Steve had hardly more than had time to change his clothes, which fortunately had received all the damage in the recent scrimmage, when he saw Nannie hurrying down the road. She was half running, half walking, and her face was so radiantly happy that Steve went out to learn the good tidings she evidently bore. So eager was she to impart her news that she called out before he reached her:
"It's happened! It's happened! It's all over! and it's so little--and the dearest--oh, Steve----"
She could say no more, for her words were cut short just here and her excitement found vent in a happy sob.
"Why, my dear," said Steve, taking her gently by the arm and leading her toward the house.
But Nannie resisted:
"No, no," she cried. "I'm going right back, I only came home for you.

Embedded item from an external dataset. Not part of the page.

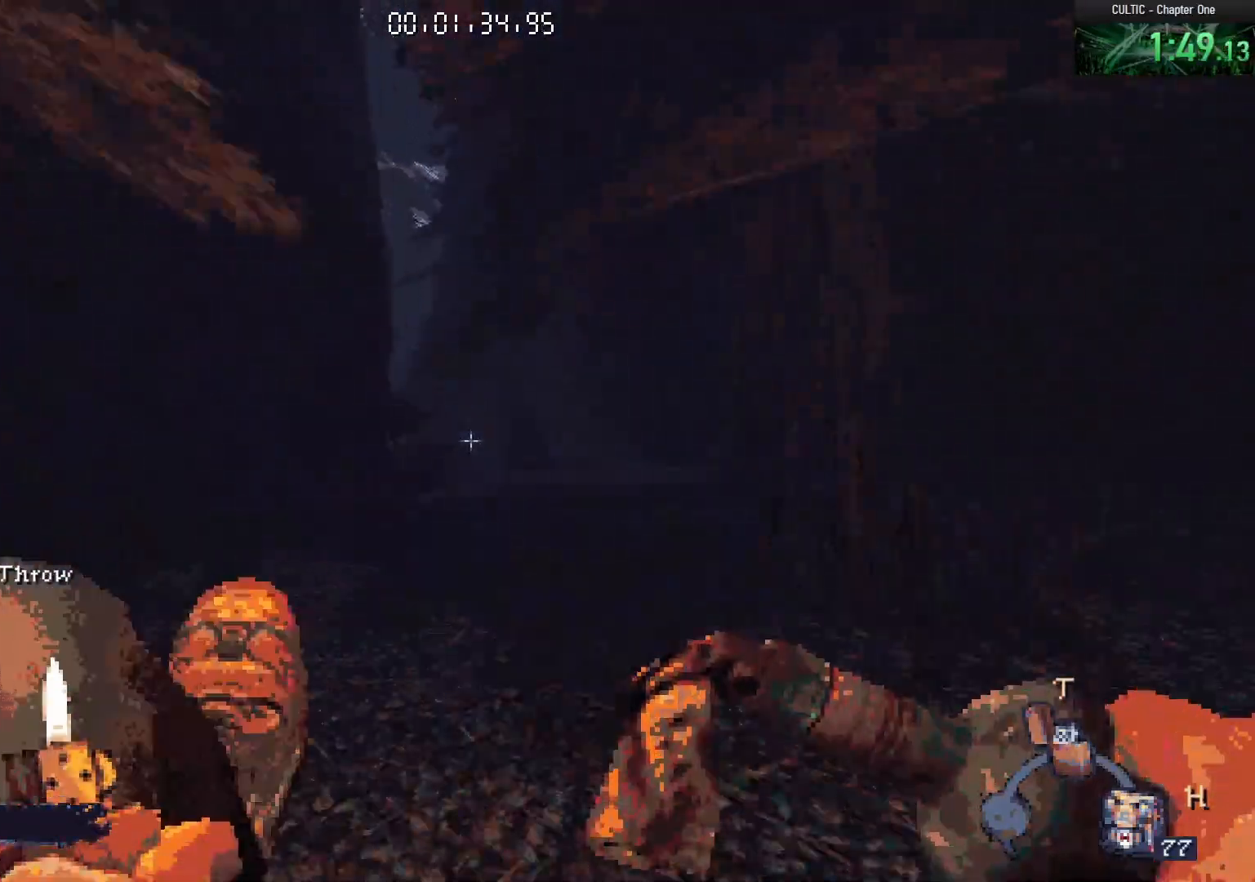
{"keys": ["a", "w"], "mouse": [], "events": [[33, "d", "down"], [83, "space", "up"], [183, "d", "up"], [267, "a", "down"]]}
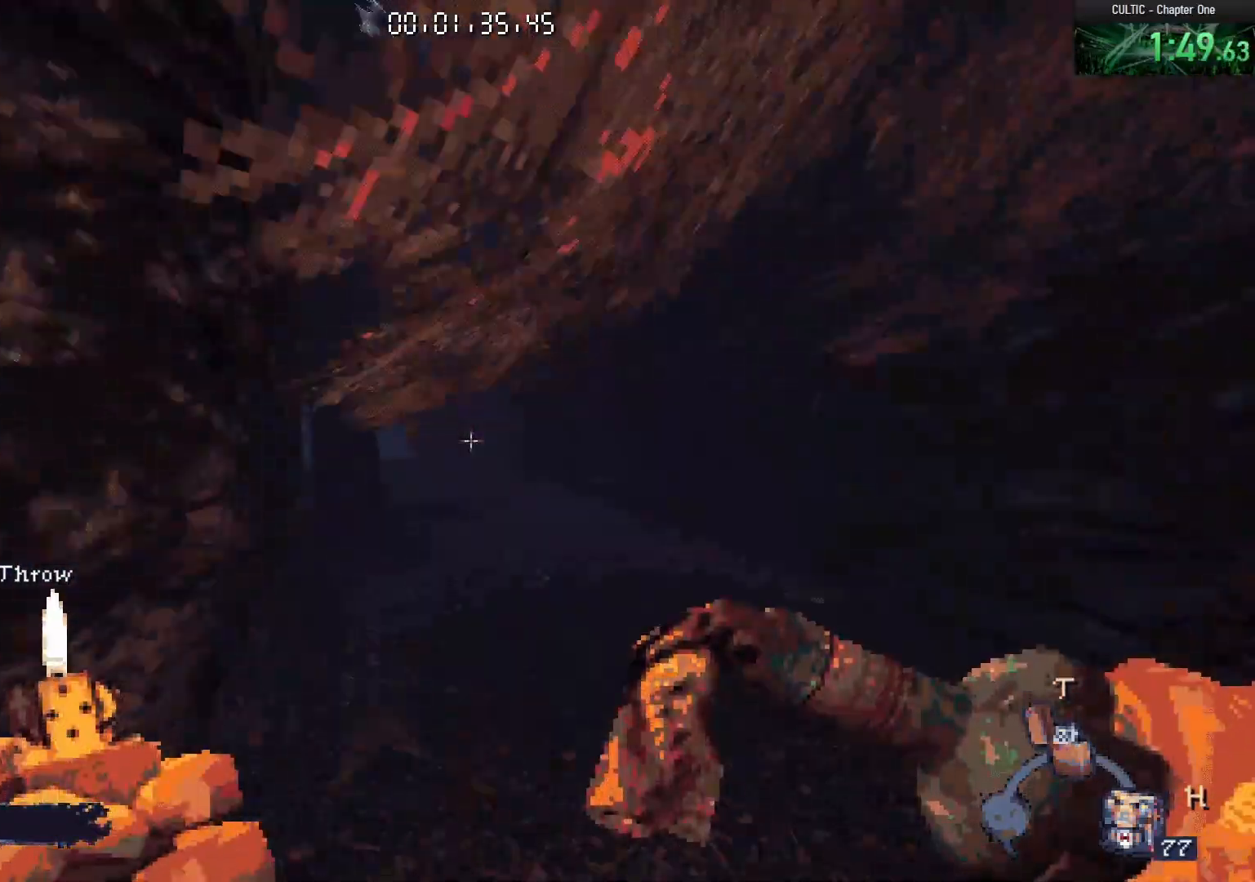
{"keys": ["a", "w"], "mouse": [], "events": [[133, "a", "up"], [283, "space", "down"], [383, "space", "up"], [467, "a", "down"]]}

You must go right over. Randolph is wild. Oh, it's so dear and sweet!
Just like a rose! I could smother it with kisses!"
She would hardly let him go for his hat, and all the way over she dragged him along, insisting upon greater speed and chattering in an excited, happy way that was perfectly new and perfectly delightful to Steve.
Randolph was on the lookout for them, and his excitement was no less than Nannie's.
"You must see the pretty little baby, old man," he said after an impetuous hand-shaking.
"Why, yes, do let me see it."
"Don't say _it_," exclaimed Nannie. "It's a little girl."
"Well, my dear--really--you forgot to mention which it was."
Just then Randolph entered with a bundle of shawls, which he reverently and delightedly opened.
All at once his face changed and a look of blank dismay effaced his happy, expectant expression.
"W--why, where is she?" he stammered.
"Randolph Chance!" blazed Nannie, s.n.a.t.c.hing the bundle from him, "I could slap you! You've got her upside down!"
"Oh!" groaned Randolph. "Will it kill her?"
"It may!" said Nannie fiercely. "You've no business with her! Holding her heels up! Poor little thing."
And she laid her face on the tiny human doll and cooed to it, and soothed it, while the father stood there--big, helpless, remorseful, solicitous, and tender.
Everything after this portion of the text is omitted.